Project summary
Our cells have engines, called mitochondria, which power them. In insulin-making cells, the mitochondria tell the cells how and when to release insulin. When blood sugar levels are high, for example when someone has type 2 diabetes, this process stops working properly. Dr Aida Martinez-Sanchez wants to investigate why this happens by studying how the gene Mtfp1 plays a part how beta cell mitochondria behave. Understanding this could help researchers to develop better treatments that may stop type 2 diabetes from progressing.
Background to research
Type 2 diabetes can develop when the insulin-producing beta cells in the pancreas stop working properly and don’t release enough insulin.
Mitochondria are structures inside cells that work like tiny engines, releasing energy to help the cells to do their jobs. In beta cells, the mitochondria have another important role, telling the cells when and how to release the right amount of insulin. Having high blood sugar levels over a long period of time can have an impact on how well they’re able to do this, meaning beta cells start to make even less insulin and type 2 diabetes can get worse over time.
Our genes contain instructions on how to make different proteins, which are needed for all sorts of processes to keep us alive and healthy. One particular gene, Mtfp1, makes a protein that controls the shapes of beta cell mitochondria.
Research aims
Dr Martinez-Sanchez and her PhD student want to understand how Mtfp1 affects mitochondria and, in turn, the way beta cells release insulin when blood sugar levels are high. They’ll do this by taking beta cells from humans and mice with high blood sugar. They’ll use genetic scissors, known as CRISPR technology, to chop out the Mtfp1 gene from the cells’ DNA. Then they’ll check the shape of the beta cells’ mitochondria with a powerful microscope and see how much insulin is released.

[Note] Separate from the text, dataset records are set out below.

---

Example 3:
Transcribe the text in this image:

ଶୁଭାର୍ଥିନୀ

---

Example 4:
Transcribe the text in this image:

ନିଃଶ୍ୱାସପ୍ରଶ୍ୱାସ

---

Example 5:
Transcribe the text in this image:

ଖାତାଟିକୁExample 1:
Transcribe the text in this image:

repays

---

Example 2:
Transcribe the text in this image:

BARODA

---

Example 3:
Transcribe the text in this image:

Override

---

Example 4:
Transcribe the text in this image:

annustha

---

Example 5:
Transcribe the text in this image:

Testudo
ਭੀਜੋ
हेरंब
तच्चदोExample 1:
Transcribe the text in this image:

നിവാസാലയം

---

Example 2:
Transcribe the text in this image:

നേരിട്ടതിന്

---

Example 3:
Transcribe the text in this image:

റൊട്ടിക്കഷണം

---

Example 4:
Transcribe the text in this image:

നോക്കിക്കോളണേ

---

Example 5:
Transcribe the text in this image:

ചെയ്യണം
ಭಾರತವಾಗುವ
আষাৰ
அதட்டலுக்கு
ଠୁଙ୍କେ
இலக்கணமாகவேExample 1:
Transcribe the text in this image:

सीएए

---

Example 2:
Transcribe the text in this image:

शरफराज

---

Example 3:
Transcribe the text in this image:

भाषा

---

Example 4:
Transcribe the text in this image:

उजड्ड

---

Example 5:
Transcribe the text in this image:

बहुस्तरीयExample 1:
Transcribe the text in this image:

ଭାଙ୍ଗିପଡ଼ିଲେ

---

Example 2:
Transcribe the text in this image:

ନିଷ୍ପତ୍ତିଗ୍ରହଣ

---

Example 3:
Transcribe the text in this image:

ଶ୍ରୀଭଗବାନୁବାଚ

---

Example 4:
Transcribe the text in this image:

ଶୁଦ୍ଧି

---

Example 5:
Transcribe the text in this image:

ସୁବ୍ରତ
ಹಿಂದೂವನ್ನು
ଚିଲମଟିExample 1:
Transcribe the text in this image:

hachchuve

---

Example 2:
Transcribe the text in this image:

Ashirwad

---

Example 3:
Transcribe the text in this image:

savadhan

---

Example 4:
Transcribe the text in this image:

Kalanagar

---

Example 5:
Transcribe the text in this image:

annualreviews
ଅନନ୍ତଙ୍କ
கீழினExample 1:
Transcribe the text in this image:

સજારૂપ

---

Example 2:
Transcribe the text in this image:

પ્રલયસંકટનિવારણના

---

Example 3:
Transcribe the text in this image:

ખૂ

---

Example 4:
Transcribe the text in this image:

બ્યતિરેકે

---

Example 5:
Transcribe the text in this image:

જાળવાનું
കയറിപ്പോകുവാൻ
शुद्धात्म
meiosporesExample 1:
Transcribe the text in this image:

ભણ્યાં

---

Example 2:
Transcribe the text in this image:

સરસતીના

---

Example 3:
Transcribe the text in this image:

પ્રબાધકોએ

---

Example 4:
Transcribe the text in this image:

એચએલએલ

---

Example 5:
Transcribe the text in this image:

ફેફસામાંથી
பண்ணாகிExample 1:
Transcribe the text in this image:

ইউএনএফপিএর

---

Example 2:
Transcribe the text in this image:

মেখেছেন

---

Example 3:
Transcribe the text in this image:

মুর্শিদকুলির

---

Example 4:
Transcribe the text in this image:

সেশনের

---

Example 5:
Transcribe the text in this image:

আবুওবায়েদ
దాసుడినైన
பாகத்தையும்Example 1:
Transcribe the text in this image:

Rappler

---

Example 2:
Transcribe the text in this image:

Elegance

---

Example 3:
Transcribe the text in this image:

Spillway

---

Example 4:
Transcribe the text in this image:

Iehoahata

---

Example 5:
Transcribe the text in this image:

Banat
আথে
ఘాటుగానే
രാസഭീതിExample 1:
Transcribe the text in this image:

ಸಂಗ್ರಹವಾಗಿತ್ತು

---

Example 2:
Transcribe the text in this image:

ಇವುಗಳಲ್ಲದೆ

They also want to find out if high blood sugar levels reduce the amount of Mtfp1 inside beta cells. They’ll expose beta cells to different amounts of sugar and see what happens to Mtfp1 in the cells. All of this should help Dr Martinez-Sanchez and her PhD student figure out the role of Mtfp1 in why beta cells go wrong in type 2 diabetes.
Potential benefit to people with diabetes
Understanding in more detail how beta cells behave and fail in type 2 diabetes could help researchers to develop new treatments that keep beta cells healthy. It could even stop type 2 diabetes from progressing.
This project could also help us better understand how existing treatments for type 2 diabetes work and how to improve them, to make sure more people living with the condition have healthy blood sugar levels and a much lower risk of developing diabetes complications.